(TEXT SHOWN)

Credit Suisse Group AG said it suspended a group of private investment funds that contain $10 billion in assets from SoftBank Group Corp. -backed specialty-finance company Greensill Capital.
The Swiss bank’s asset-management arm said it would stop allowing investors to buy into or sell out of the Greensill funds immediately. Credit Suisse manages four private investment funds that rely exclusively on debt-like securities created by Greensill.
The bank said a part of the funds is “currently subject to considerable uncertainties with respect to their accurate valuation.” The Wall Street Journal reported Sunday that the bank was concerned about Greensill’s exposure to a single client, U.K.-based steel magnate Sanjeev Gupta, according to people familiar with the matter.
U.K.-based Greensill is the brainchild of former Citigroup Inc. and Morgan Stanley financier Lex Greensill. Founded in 2011, Greensill specializes in an area known as supply-chain finance, a form of short-term cash advance that lets companies stretch out the time they have to pay their bills.
Its main financial backer is Japanese tech conglomerate SoftBank and it counts former U.K. Prime Minister David Cameron as an adviser. Greensill owns a bank in Germany and does deals that are closer to traditional merchant banking services, such as lending to large investment projects.

(End TEXT SHOWN)
(STUDY MATERIAL)

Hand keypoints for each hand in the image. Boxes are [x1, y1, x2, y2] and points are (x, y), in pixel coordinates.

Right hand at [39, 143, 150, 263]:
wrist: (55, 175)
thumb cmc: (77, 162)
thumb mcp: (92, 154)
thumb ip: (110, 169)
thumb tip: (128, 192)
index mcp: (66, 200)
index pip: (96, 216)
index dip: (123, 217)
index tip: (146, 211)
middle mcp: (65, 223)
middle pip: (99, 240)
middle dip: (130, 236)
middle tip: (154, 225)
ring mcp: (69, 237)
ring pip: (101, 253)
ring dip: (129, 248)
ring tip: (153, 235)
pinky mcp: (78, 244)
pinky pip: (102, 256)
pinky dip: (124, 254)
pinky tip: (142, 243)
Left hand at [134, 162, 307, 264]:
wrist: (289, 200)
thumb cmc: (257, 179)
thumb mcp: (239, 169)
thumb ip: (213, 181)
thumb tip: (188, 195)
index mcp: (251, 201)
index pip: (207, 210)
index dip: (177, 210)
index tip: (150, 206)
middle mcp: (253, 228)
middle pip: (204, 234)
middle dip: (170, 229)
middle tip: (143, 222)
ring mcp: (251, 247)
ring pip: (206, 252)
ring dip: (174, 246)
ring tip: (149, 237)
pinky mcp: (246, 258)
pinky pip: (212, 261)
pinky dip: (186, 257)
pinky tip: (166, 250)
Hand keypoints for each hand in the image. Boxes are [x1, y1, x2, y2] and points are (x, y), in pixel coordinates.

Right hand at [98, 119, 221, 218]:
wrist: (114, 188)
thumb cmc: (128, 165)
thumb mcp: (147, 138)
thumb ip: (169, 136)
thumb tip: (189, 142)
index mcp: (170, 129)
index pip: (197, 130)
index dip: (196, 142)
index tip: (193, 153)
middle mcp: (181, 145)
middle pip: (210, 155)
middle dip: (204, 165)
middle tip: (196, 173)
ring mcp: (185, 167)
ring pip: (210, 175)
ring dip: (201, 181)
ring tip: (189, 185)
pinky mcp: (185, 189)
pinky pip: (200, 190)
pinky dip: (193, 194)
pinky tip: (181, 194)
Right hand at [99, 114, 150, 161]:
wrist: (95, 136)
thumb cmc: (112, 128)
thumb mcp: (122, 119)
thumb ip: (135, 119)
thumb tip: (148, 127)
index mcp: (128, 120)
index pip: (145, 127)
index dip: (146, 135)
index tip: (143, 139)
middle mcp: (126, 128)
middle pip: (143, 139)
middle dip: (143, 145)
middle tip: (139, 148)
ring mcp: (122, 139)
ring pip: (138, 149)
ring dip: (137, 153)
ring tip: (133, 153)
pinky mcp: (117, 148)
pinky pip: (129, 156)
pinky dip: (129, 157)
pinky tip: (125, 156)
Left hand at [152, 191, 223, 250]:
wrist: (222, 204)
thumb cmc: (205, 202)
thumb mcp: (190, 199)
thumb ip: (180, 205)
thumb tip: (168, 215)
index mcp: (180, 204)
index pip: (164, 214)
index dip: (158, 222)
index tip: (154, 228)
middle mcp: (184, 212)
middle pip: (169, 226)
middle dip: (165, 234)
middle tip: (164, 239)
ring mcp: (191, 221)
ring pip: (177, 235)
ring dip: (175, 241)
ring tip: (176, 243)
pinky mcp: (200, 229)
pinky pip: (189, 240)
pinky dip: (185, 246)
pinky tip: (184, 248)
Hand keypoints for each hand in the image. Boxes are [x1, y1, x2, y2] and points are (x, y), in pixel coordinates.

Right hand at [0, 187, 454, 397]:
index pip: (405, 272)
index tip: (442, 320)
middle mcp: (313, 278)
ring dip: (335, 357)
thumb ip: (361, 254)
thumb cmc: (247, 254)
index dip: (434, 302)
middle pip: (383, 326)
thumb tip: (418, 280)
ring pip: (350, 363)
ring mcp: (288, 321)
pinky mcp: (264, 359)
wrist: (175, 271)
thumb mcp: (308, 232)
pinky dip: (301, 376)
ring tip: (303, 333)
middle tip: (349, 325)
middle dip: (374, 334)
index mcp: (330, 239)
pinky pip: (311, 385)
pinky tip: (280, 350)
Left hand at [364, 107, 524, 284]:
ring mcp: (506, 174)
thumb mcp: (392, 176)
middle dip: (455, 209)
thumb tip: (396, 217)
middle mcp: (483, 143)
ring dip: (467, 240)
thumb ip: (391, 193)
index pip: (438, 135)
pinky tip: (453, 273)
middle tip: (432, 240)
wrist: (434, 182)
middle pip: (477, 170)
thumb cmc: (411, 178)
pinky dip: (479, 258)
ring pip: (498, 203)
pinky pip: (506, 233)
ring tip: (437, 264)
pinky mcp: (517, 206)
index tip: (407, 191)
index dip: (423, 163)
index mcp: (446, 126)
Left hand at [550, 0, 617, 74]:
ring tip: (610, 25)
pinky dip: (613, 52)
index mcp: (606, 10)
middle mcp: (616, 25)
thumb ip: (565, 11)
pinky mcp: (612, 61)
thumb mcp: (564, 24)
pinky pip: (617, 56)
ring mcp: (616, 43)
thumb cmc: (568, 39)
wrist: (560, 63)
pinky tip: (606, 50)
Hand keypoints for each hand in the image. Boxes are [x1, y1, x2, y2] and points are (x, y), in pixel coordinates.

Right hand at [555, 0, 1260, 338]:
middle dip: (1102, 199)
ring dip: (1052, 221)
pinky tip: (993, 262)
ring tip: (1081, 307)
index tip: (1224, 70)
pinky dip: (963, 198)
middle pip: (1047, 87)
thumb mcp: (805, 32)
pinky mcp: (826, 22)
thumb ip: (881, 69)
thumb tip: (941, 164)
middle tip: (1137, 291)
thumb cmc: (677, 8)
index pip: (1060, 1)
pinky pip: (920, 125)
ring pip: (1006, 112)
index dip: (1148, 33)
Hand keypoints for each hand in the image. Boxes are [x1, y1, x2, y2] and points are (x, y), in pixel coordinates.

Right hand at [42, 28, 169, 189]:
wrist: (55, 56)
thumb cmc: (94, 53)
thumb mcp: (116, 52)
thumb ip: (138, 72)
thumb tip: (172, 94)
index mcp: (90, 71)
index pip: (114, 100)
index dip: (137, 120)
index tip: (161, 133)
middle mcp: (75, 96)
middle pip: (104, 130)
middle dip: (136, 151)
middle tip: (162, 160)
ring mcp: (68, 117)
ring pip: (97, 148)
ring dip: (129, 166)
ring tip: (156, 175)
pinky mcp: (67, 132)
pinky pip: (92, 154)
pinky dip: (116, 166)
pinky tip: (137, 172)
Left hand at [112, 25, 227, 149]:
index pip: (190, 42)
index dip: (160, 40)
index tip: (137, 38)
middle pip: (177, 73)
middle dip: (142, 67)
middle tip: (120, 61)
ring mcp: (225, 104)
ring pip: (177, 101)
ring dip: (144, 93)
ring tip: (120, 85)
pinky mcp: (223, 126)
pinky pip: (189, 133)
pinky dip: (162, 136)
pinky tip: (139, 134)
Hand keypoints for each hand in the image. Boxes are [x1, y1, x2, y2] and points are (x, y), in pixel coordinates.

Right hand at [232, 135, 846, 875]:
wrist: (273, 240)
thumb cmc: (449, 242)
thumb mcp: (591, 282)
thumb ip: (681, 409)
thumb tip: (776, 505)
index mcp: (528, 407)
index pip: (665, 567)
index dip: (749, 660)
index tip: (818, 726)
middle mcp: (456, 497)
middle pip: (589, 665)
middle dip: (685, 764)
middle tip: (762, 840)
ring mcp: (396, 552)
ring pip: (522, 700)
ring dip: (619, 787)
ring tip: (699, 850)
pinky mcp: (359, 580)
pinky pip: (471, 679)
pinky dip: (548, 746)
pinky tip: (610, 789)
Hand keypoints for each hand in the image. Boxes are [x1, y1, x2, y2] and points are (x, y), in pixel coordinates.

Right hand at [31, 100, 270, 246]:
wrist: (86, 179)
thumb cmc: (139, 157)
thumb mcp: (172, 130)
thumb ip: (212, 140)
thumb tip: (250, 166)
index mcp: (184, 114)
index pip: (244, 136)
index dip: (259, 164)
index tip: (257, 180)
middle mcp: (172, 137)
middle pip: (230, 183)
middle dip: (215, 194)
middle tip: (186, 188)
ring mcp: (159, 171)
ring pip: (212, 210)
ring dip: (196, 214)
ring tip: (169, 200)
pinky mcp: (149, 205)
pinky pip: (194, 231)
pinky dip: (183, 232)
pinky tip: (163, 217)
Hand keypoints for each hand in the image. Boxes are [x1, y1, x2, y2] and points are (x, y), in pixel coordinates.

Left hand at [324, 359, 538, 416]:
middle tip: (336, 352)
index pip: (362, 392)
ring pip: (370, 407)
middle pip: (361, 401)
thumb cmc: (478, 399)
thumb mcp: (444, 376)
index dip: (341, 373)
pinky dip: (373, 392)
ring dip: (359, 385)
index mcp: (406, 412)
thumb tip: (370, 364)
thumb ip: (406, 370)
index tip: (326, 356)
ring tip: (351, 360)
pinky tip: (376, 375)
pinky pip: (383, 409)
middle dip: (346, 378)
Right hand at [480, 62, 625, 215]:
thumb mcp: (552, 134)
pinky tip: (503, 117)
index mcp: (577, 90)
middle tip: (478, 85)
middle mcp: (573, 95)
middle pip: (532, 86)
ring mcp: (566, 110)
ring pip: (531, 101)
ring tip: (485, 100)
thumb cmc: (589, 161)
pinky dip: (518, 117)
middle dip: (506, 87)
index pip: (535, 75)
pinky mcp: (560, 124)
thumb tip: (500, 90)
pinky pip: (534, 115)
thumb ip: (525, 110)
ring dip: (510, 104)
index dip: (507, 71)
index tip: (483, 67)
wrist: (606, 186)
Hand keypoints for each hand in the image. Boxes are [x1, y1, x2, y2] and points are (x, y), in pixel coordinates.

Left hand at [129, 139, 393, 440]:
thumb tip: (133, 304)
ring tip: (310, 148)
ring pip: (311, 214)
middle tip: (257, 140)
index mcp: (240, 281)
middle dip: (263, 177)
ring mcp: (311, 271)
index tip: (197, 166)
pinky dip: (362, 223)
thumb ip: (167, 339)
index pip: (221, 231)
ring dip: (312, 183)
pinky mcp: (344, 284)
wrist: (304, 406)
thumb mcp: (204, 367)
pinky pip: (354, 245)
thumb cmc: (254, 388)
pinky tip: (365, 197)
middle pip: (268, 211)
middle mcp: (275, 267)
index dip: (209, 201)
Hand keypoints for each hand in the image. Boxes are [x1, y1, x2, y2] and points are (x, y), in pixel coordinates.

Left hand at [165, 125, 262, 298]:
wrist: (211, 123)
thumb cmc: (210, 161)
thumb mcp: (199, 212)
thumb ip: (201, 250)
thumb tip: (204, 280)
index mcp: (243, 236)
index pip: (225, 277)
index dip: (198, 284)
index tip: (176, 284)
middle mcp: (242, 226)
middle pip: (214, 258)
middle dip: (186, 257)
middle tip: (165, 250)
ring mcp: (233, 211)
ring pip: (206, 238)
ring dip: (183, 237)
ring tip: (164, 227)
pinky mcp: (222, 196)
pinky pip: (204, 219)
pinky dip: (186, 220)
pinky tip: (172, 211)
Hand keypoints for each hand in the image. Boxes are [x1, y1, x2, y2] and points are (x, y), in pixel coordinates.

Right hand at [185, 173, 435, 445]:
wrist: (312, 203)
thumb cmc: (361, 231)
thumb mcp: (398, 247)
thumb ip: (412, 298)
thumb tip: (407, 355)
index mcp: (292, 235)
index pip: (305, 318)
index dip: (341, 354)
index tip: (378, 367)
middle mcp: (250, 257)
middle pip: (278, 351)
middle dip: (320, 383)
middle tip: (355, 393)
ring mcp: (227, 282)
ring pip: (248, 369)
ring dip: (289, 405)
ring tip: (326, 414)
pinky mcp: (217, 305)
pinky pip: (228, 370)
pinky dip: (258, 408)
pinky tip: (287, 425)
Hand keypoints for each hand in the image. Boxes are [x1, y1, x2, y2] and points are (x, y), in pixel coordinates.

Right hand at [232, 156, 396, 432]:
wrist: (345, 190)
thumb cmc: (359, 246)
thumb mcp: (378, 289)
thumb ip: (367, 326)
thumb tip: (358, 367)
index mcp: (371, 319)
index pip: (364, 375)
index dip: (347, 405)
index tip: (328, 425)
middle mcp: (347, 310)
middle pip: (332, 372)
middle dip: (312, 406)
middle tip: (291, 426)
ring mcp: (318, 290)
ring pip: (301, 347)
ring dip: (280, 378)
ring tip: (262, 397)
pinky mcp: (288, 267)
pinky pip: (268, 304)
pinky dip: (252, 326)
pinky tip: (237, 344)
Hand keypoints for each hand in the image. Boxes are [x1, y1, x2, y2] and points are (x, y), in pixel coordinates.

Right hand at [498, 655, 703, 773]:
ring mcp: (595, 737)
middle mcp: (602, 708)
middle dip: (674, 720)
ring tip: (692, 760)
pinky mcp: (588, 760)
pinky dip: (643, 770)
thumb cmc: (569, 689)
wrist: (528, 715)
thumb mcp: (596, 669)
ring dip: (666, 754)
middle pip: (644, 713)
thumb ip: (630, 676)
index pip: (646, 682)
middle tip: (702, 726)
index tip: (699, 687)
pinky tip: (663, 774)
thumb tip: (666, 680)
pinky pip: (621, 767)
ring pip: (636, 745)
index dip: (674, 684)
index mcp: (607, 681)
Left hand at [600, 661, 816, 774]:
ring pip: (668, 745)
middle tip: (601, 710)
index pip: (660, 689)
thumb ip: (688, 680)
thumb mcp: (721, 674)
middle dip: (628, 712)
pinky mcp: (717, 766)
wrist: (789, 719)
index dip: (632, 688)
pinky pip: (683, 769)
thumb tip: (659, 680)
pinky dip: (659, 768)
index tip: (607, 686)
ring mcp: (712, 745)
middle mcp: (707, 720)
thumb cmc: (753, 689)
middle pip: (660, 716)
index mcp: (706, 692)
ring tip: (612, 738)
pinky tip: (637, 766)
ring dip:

(End STUDY MATERIAL)

• [BRIEF A] Rewrite the Greensill funds article from "Credit Suisse Group" to "with the matter.", replacing "asset-management arm" with "fund-management unit".
• [BRIEF B] Decide whether each statement agrees with the Greensill funds article, answering yes or no and quoting the deciding words: (i) Greensill was founded in 2011; (ii) Credit Suisse manages five private investment funds that rely on securities created by Greensill; (iii) Greensill owns a bank in Germany.

• [ANSWER A]
Credit Suisse Group AG said it suspended a group of private investment funds that contain $10 billion in assets from SoftBank Group Corp. -backed specialty-finance company Greensill Capital.
The Swiss bank’s fund-management unit said it would stop allowing investors to buy into or sell out of the Greensill funds immediately. Credit Suisse manages four private investment funds that rely exclusively on debt-like securities created by Greensill.
The bank said a part of the funds is “currently subject to considerable uncertainties with respect to their accurate valuation.” The Wall Street Journal reported Sunday that the bank was concerned about Greensill’s exposure to a single client, U.K.-based steel magnate Sanjeev Gupta, according to people familiar with the matter.

• [ANSWER B]
(i) Yes: "Founded in 2011"
(ii) No: "Credit Suisse manages four private investment funds"
(iii) Yes: "Greensill owns a bank in Germany"